I voucher potranno essere spesi in 33 negozi in città e frazioni

ORISTANO. Deve ancora ingranare la marcia il sistema di buoni spesa forniti dal Comune per le persone in difficoltà economiche tali da rendere difficile l’acquisto di generi alimentari e beni di necessità. A ieri erano già più di 400 le domande arrivate negli uffici di palazzo Campus Colonna, per un bacino di utenza calcolabile in più del doppio. Il numero dei beneficiari al momento si attesta sul migliaio, dato che ogni blocchetto di voucher vale per un intero nucleo famigliare. L’attivazione della procedura da parte del Comune è stata celere, appena quattro giorni per redigere il bando e approntare la macchina amministrativa, ma le numerose domande errate o incomplete hanno creato ritardi nell'istruttoria. Non è un caso che, tra gli esercizi commerciali che hanno aderito all'iniziativa, si siano registrati nella giornata di sabato pochi utilizzi del buono e in qualche caso nessuno. Domani sarà possibile tracciare un primo bilancio dell'iniziativa. L’accesso ai buoni spesa è limitato ai cittadini residenti in gravi difficoltà economiche, senza alcun reddito e sostegni. Un identikit che si riferisce alle fasce della popolazione cittadina più deboli, in difficoltà già da prima del blocco delle attività produttive derivante dal lockdown.

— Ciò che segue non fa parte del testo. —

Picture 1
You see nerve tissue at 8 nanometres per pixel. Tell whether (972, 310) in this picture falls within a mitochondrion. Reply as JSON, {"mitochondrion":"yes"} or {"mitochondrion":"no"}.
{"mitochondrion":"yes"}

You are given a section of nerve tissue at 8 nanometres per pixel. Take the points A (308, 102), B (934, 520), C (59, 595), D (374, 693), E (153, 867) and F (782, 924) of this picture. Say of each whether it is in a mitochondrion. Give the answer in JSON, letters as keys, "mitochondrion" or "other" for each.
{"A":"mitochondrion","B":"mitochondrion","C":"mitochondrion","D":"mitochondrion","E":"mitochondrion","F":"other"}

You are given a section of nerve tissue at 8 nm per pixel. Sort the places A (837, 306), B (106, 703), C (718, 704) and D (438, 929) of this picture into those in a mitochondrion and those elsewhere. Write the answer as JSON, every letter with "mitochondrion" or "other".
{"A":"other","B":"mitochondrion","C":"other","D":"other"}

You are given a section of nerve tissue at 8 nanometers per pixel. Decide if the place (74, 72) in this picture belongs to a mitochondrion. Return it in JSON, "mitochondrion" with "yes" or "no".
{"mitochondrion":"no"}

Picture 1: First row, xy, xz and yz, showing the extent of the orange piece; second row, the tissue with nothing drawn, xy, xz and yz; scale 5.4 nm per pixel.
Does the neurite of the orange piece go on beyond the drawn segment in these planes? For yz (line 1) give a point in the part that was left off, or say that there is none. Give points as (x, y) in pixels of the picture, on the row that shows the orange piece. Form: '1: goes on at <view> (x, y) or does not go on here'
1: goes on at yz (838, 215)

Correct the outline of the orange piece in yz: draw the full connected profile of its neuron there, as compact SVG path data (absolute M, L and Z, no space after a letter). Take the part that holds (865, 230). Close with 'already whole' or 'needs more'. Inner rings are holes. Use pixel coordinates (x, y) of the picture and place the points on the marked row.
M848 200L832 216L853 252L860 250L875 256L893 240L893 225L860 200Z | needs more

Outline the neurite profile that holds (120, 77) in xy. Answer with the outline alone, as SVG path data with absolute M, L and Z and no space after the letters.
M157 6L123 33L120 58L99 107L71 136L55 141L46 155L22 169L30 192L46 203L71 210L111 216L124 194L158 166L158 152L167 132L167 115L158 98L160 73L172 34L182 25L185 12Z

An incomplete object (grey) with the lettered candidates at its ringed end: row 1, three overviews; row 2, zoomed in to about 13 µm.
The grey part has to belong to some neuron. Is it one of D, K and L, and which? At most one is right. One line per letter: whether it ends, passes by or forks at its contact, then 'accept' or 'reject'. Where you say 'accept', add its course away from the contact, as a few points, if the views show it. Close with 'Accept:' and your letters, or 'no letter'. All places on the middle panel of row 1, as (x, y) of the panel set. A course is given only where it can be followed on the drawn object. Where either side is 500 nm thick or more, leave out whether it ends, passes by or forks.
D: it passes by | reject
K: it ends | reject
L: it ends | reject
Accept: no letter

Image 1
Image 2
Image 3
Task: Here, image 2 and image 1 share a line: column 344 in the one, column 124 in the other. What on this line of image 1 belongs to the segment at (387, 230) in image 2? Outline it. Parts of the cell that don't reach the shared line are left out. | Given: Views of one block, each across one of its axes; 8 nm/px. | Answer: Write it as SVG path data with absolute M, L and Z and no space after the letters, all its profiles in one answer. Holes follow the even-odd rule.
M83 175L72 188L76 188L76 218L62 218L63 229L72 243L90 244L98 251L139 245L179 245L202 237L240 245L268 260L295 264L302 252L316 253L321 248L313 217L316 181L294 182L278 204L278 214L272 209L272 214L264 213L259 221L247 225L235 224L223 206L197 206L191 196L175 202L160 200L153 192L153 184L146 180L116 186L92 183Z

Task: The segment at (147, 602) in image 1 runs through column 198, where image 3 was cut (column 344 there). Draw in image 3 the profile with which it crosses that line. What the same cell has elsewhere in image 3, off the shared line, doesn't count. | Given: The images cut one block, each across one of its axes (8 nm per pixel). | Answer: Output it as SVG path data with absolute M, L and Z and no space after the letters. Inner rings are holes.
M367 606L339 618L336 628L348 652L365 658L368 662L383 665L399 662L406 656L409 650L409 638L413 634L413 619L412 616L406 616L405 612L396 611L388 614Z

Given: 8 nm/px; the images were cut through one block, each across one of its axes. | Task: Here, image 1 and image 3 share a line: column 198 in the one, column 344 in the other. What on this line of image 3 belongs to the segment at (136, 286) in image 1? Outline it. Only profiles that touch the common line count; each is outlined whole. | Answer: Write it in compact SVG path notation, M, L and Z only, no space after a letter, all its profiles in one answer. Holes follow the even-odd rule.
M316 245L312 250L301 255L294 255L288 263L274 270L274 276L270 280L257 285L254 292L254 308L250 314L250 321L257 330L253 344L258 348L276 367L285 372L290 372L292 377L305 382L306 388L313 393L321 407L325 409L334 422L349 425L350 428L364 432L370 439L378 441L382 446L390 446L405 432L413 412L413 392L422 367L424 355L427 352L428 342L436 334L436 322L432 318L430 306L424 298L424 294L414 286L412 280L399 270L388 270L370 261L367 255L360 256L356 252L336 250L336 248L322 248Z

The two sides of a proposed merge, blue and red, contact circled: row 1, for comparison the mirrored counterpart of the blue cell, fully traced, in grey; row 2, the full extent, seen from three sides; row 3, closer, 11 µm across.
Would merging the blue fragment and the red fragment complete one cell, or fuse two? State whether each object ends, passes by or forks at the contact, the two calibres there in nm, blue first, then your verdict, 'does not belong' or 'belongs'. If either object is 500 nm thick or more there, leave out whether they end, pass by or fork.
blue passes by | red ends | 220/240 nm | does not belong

Ai 25 esercizi che hanno aderito il servizio se ne sono aggiunti altri otto: macelleria Il Buongustaio in via Umbria, farmacia Bresciani-Achenza in via Bosa, farmacia Chessa in via Bosa, farmacia Lamas a Torregrande, parafarmacia Farma AD in via Baldino, parafarmacia Sacro Cuore in piazza Sacro Cuore, polleria Chiara in via Mazzini, e la rivendita di bombole Leoni Guido in via Sardegna. (dav.pi.)